*** Given records ***

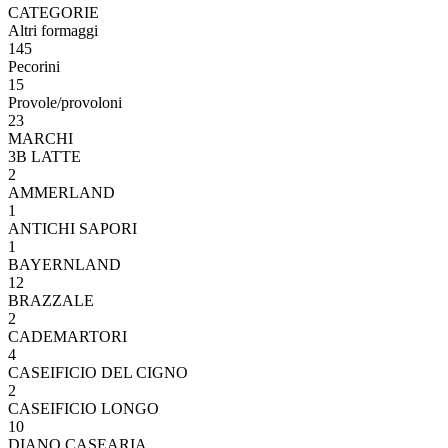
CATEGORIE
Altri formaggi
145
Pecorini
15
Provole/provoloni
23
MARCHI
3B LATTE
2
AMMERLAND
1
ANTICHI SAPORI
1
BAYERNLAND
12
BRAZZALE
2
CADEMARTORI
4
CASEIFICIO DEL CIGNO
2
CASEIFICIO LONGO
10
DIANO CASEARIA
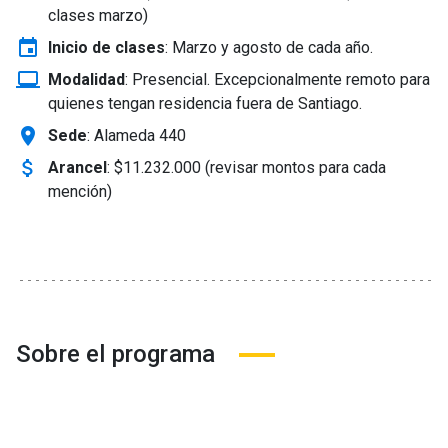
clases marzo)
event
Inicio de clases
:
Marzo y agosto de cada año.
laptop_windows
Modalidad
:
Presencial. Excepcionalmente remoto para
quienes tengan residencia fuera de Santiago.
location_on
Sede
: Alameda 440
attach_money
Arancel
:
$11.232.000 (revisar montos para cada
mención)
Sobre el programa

*** End of Given records ***

- Task item
Pick out each line in the records that contains the word "para".

- Response for this exercise
Presencial. Excepcionalmente remoto para
$11.232.000 (revisar montos para cada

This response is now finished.